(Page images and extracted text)

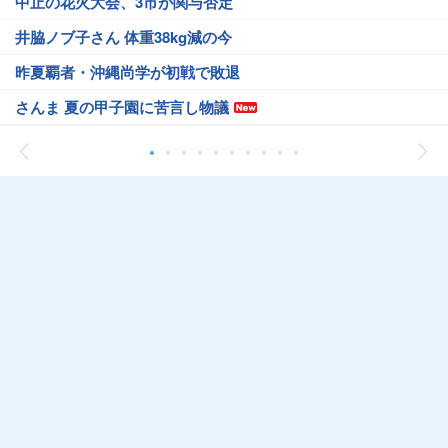
中止の花火大会、3市が関与否定
井脇ノブ子さん 体重38kg減の今
昨夏覇者・沖縄尚学が初戦で敗退
さんま 夏の甲子園に苦言し物議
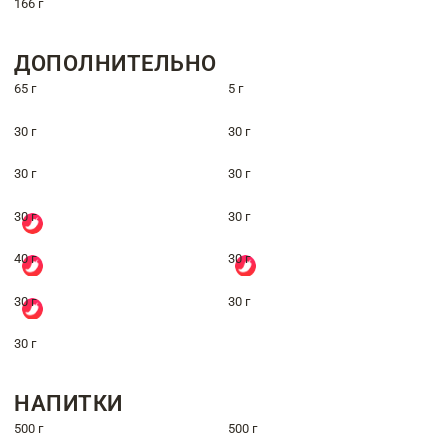
166 г
ДОПОЛНИТЕЛЬНО
65 г
5 г
30 г
30 г
30 г
30 г
30 г
30 г
40 г
30 г
30 г
30 г
30 г
НАПИТКИ
500 г
500 г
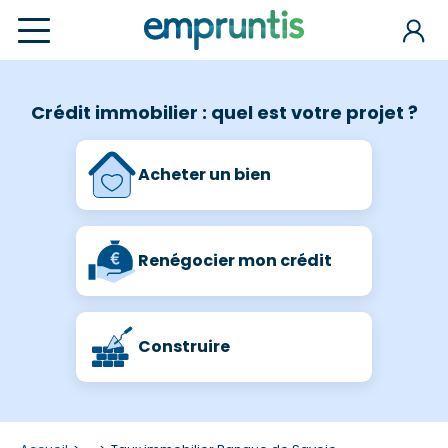
Crédit immobilier : quel est votre projet ?
Acheter un bien
Renégocier mon crédit
Construire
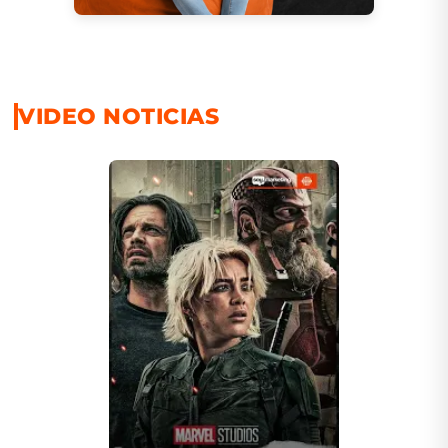
VIDEO NOTICIAS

Work instructions: Every line of the data above should be repeated exactly. Omit the pictures.

Task response:
中止の花火大会、3市が関与否定
井脇ノブ子さん 体重38kg減の今
昨夏覇者・沖縄尚学が初戦で敗退
さんま 夏の甲子園に苦言し物議
166 г
ДОПОЛНИТЕЛЬНО
65 г
5 г
30 г
30 г
30 г
30 г
30 г
30 г
40 г
30 г
30 г
30 г
30 г
НАПИТКИ
500 г
500 г
Crédit immobilier : quel est votre projet ?
Acheter un bien
Renégocier mon crédit
Construire
VIDEO NOTICIAS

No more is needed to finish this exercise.